Looking at the spectra, we realized that adjacent channels have almost the same values, meaning they carry redundant information. We decided to evaluate how dropping every other channel would impact the performance of a machine learning classifier. It turned out that a reduction of 50% of channels, meaning 50% if the size of the data, has a negligible effect on the final accuracy of three popular ML classifiers. We decided to continue with such reduction (actually we exploited three different methods of such data reduction - taking an average of a few adjacent channels, taking the channel with the highest signal to noise ratio, and selecting one channel randomly in a given window. They all gave similar results) for larger factors. The image below shows how the spectra of the same pixel change if we apply 2x, 4x, and 8x reduction of the data, as well as the original spectrum for comparison. We can see that the 2x reduction changes virtually nothing. The 4x reduction has some edges here and there, but generally follows the trend of the original data. Only at 8x reduction we start to see some degradation of the spectrum, something that even smart interpolation cannot revert.
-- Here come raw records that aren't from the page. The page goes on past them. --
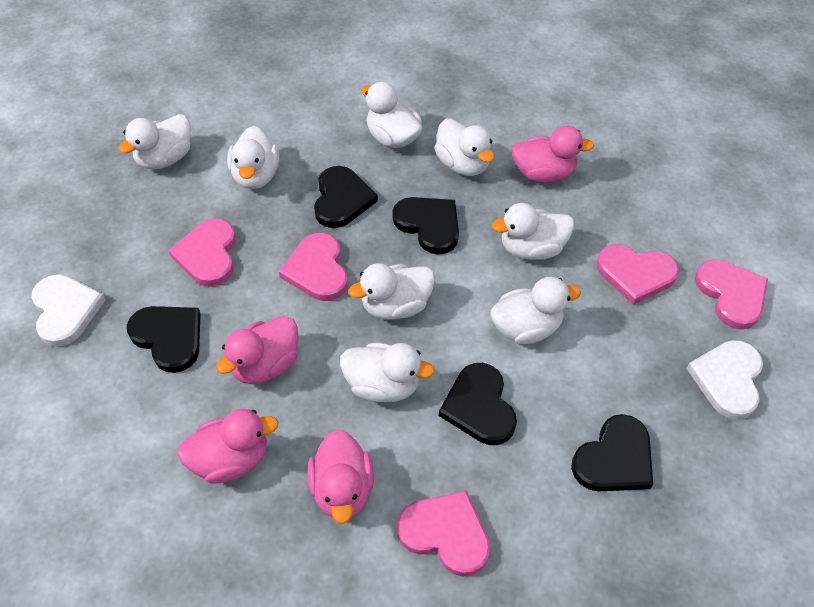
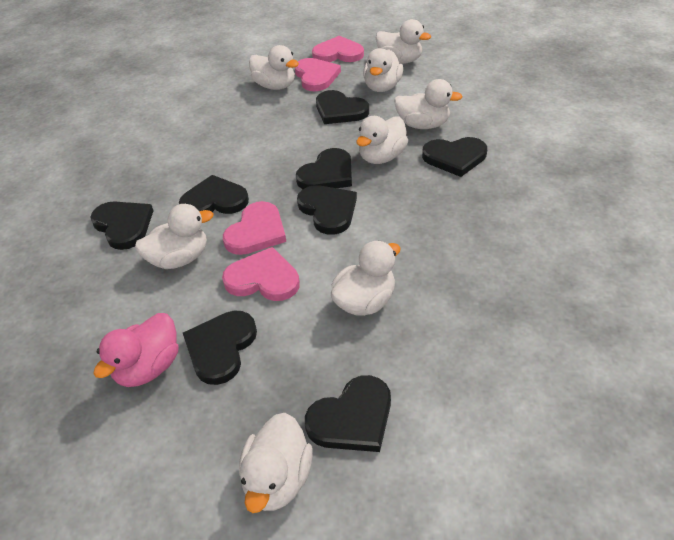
black heart: 5 -> 8
pink duck: 4 -> 1
pink heart: 5 -> 4
white heart: 2 -> 0

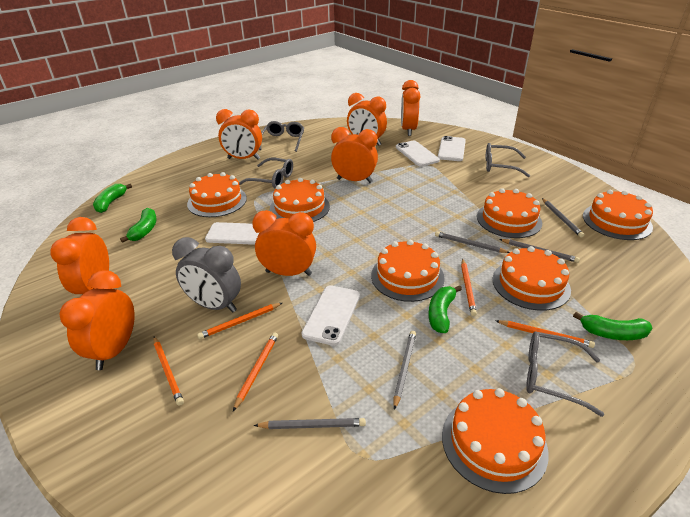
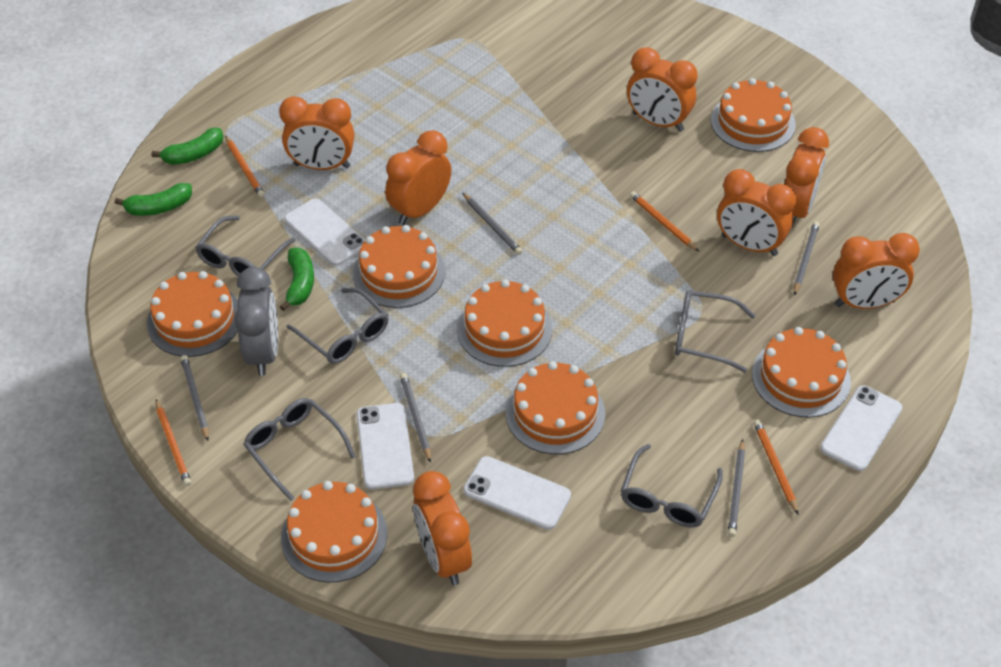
green banana: 4 -> 3
grey glasses: 4 -> 5
orange pencil: 5 -> 4

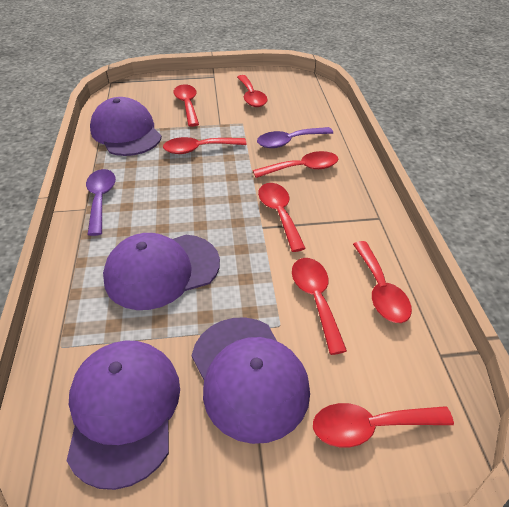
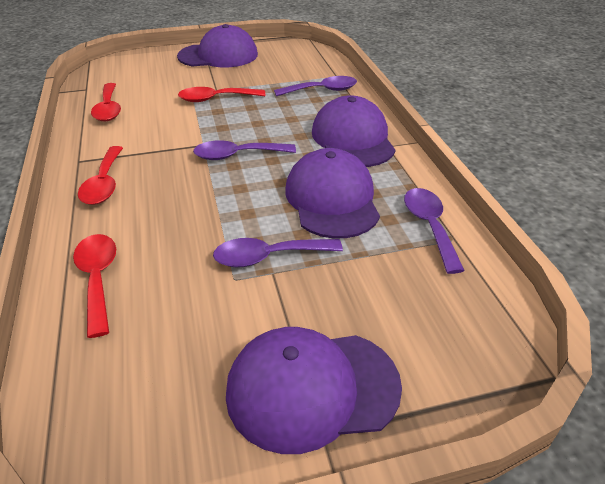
purple spoon: 2 -> 4
red spoon: 8 -> 4

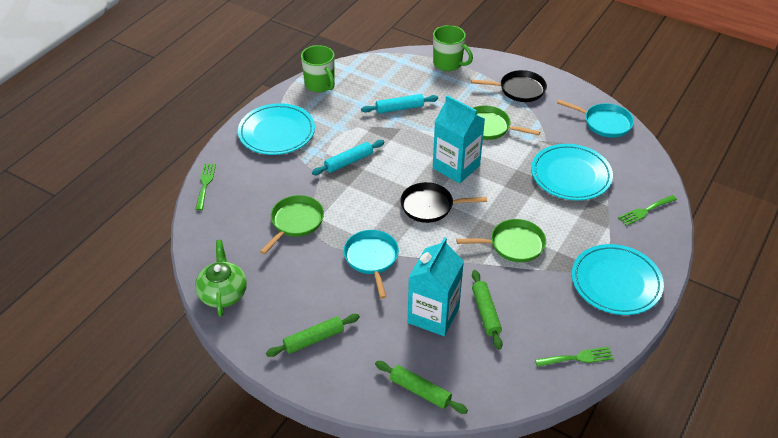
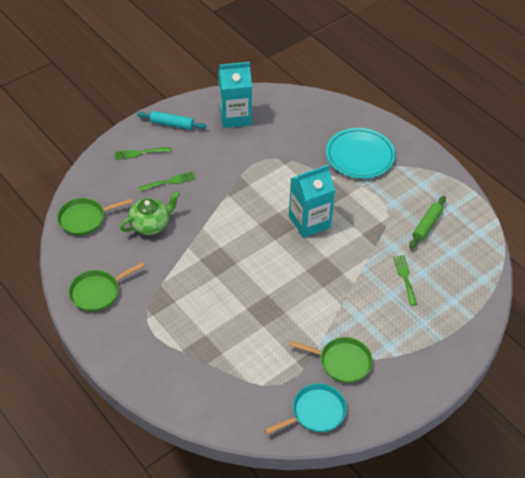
black pan: 2 -> 0
green mug: 2 -> 0
green rolling pin: 3 -> 1
turquoise pan: 2 -> 1
turquoise plate: 3 -> 1
turquoise rolling pin: 2 -> 1

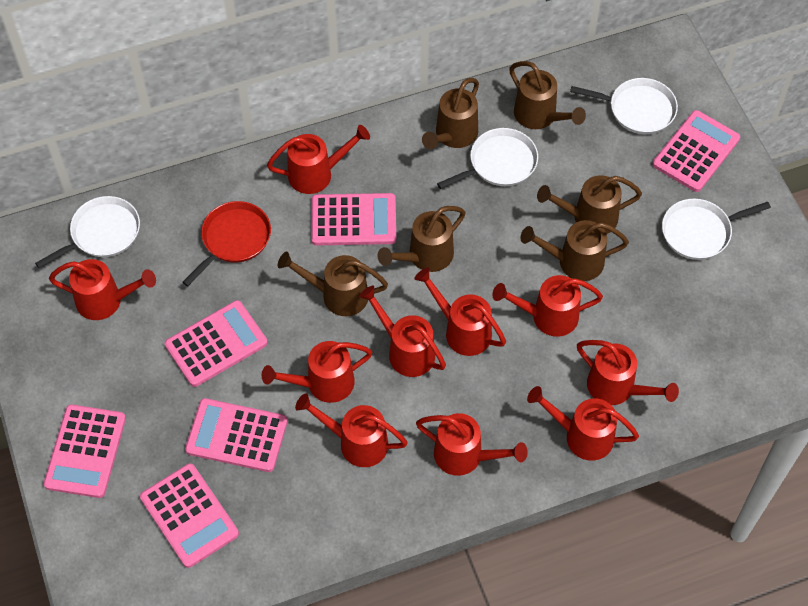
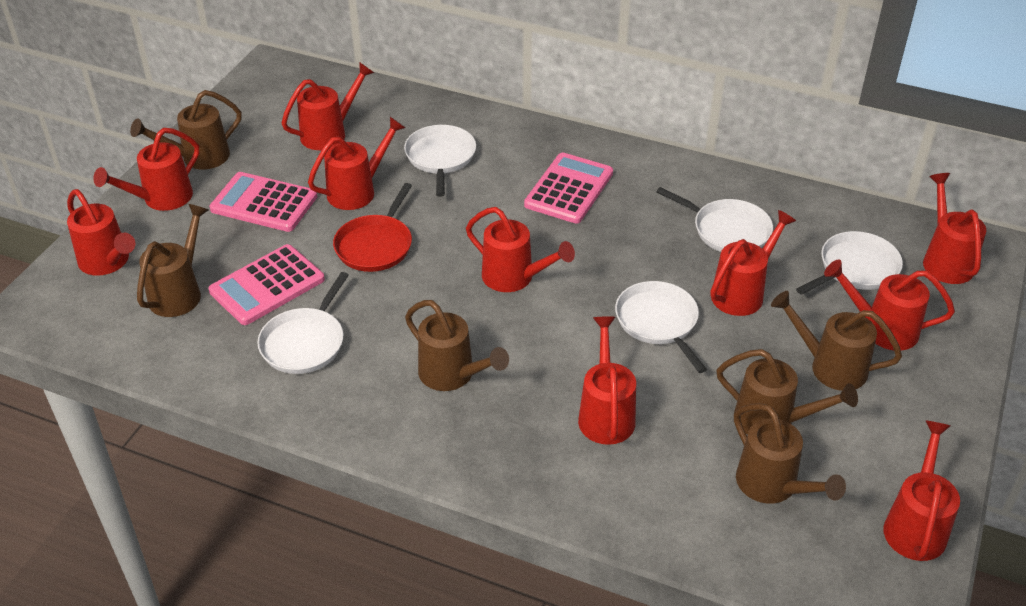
pink calculator: 6 -> 3
white pan: 4 -> 5

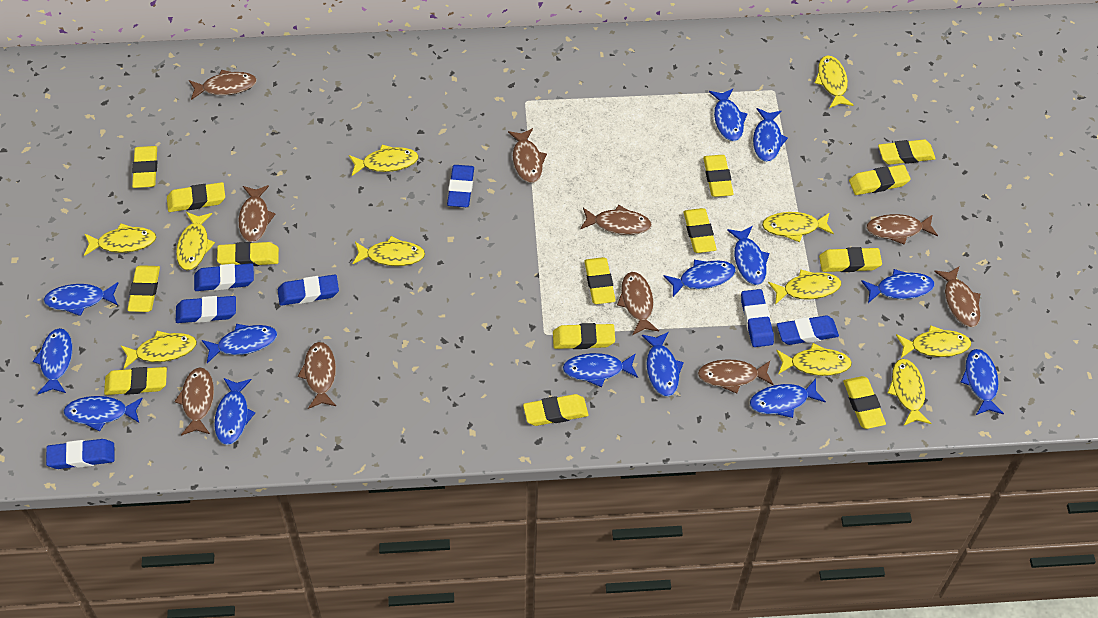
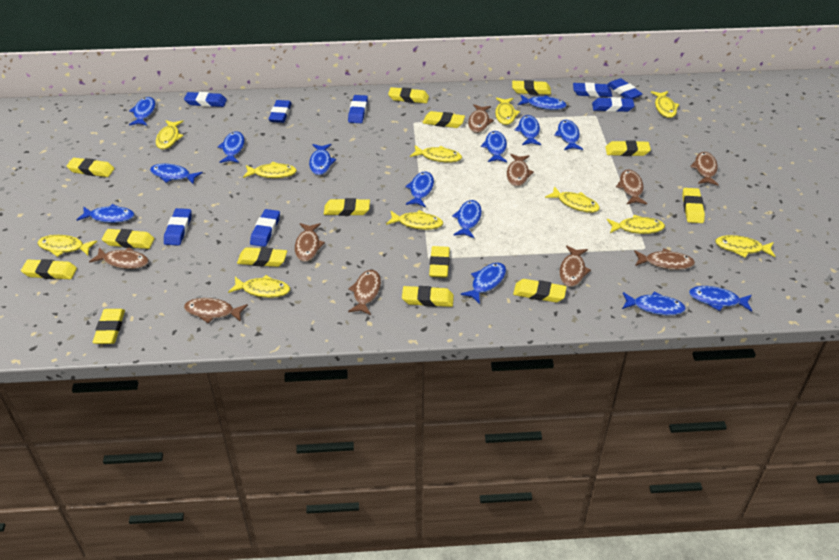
blue eraser: 7 -> 8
If we push the reduction even further, we obtain an even more significant reduction of size at the cost of a visible loss of spectral resolution. At x16 reduction one can barely see the water absorption minima, but at x32 only the general trend is present.
How to take advantage of Hyperspectral Imaging and use it commercially?
Machine Learning algorithms confirmed our hypothesis that even a massive data reduction (up to 16-32x) does not drastically degrade the performance of hyperspectral images. Also, such reduced sets are much easier and cheaper to store and transfer in a constrained Earth observation scenario, where the available data transfer time slot is usually very short.
We confirmed that for applications such as crop detection and monitoring, and possibly many similar, the spectral resolution of hyperspectral images can be safely reduced. It is important to be aware that there are disciplines and types of data where such a drop of resolution would lead to larger losses in accuracy, however some levels of reduction should always be applicable.
In principle, our approach could be used in conjunction with other band/feature selection and feature extraction algorithms to not only further enhance the data size reduction rates but also improve the classification performance, as well as with other conventional machine-learning and deep learning segmentation techniques. These findings were very valuable to the hyperspectral image processing researchers and the IEEE Geoscience and Remote Sensing Society - we were invited to the IGARSS 2019 conference in Yokohama to present our work and discuss the challenges in autonomous hyperspectral image processing and data mining.